## Source data
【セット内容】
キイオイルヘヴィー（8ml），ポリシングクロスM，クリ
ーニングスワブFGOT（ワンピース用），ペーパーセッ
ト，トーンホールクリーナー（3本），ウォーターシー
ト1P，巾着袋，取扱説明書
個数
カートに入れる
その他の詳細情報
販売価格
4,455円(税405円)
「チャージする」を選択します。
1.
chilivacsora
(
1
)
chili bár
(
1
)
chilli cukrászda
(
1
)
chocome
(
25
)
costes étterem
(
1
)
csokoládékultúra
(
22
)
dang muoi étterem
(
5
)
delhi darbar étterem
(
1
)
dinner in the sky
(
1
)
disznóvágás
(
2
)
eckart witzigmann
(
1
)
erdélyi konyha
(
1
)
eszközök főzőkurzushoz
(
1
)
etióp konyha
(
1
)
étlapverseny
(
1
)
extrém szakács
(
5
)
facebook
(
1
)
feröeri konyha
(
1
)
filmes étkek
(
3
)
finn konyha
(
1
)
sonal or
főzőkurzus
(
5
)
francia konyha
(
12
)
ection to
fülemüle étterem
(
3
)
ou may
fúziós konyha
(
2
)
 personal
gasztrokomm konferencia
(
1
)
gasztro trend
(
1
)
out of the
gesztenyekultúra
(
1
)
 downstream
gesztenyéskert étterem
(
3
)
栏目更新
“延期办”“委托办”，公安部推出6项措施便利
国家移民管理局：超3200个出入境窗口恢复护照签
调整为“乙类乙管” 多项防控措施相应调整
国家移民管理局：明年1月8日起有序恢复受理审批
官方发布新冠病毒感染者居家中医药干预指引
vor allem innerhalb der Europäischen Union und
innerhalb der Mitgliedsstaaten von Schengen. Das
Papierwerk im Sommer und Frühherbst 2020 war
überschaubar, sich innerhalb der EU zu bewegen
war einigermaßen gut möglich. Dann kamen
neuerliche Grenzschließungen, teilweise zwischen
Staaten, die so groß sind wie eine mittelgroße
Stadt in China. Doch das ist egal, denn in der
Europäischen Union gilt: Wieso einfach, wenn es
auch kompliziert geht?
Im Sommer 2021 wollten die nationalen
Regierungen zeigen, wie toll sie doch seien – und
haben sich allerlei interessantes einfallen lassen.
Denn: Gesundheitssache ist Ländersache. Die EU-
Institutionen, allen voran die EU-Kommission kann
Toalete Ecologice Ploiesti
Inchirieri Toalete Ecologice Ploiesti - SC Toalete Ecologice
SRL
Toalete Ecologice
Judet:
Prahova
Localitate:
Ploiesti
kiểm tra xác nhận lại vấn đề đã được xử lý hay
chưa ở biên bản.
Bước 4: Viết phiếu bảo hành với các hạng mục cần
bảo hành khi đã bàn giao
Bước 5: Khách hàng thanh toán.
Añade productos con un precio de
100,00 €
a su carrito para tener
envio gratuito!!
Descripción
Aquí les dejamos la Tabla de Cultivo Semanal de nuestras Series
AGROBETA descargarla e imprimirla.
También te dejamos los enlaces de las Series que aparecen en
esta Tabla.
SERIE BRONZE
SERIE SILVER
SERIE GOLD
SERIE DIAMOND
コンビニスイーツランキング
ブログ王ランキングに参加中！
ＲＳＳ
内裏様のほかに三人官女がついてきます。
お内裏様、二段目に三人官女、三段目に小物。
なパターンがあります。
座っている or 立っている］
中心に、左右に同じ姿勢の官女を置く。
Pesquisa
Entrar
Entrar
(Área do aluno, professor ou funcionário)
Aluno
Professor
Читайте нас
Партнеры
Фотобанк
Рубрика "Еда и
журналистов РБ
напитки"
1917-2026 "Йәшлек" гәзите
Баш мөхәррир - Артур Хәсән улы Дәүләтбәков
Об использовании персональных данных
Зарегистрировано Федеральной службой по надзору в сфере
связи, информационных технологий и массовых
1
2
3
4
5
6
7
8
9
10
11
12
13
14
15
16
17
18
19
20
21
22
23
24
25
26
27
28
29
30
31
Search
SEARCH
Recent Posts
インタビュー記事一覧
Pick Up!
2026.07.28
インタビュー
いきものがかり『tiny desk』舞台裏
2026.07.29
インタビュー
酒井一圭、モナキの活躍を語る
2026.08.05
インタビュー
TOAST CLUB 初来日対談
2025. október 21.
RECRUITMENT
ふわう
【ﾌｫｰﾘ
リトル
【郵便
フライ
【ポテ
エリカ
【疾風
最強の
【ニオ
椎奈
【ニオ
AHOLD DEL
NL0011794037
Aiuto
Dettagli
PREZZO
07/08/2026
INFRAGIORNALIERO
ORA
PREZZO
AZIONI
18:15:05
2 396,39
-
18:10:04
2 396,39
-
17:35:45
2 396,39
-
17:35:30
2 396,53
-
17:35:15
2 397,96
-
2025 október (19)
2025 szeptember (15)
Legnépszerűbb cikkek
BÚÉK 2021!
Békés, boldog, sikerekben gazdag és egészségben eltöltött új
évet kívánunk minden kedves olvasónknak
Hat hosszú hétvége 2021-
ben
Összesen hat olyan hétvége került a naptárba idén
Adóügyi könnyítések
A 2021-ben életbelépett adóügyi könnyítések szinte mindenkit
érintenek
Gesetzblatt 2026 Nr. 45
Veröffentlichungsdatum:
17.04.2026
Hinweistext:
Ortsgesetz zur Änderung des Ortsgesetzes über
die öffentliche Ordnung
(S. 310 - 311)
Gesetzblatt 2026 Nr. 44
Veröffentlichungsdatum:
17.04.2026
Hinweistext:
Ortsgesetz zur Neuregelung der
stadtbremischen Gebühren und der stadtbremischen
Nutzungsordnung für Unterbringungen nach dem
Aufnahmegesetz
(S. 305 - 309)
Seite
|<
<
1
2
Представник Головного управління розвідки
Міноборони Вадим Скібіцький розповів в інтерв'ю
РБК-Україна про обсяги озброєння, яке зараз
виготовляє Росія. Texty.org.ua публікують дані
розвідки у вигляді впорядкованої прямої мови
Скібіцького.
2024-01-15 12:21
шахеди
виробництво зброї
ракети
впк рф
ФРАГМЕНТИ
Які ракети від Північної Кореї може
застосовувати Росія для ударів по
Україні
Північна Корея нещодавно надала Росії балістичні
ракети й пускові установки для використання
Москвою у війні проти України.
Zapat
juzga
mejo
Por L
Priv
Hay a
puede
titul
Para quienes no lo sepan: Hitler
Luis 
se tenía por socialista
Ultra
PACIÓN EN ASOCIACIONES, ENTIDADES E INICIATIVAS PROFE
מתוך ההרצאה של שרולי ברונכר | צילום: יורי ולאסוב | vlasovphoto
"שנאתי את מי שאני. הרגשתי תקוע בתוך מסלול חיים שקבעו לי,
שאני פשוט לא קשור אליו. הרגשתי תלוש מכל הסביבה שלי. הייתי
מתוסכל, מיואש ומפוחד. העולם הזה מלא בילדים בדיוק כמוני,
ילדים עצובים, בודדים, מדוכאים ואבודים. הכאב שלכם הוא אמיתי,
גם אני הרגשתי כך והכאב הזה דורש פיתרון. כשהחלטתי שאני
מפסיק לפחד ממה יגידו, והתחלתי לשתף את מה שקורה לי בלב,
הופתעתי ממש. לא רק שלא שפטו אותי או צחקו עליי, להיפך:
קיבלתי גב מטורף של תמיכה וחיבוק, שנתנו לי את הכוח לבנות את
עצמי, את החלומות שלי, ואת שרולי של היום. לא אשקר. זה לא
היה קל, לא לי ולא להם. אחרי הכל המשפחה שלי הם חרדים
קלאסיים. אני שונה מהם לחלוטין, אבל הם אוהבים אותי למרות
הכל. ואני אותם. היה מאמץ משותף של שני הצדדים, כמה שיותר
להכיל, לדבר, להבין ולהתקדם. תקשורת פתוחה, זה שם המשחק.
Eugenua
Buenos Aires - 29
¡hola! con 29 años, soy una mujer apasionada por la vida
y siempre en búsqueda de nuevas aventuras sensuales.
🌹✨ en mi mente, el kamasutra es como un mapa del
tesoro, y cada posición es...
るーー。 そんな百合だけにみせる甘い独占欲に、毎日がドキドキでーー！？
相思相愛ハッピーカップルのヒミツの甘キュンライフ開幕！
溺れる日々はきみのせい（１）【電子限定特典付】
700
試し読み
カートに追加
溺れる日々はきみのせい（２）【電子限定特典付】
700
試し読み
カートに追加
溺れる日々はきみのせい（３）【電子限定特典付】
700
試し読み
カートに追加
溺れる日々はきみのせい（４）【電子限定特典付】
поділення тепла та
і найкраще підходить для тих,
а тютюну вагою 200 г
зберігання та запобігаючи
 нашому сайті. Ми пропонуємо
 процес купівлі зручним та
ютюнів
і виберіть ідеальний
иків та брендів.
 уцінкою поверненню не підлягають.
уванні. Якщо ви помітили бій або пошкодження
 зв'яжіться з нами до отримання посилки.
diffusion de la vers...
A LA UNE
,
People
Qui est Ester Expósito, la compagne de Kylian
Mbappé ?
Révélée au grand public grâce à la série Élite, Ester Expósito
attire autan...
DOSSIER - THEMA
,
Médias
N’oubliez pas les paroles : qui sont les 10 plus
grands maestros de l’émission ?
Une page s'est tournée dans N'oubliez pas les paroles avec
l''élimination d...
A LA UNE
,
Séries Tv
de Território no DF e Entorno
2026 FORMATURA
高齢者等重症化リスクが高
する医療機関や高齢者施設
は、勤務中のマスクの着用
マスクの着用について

## Job
Pick out each line in the listing above that contains the word "sich", and copy those lines. Treat uppercase and lowercase as different.

## Your response
überschaubar, sich innerhalb der EU zu bewegen
haben sich allerlei interessantes einfallen lassen.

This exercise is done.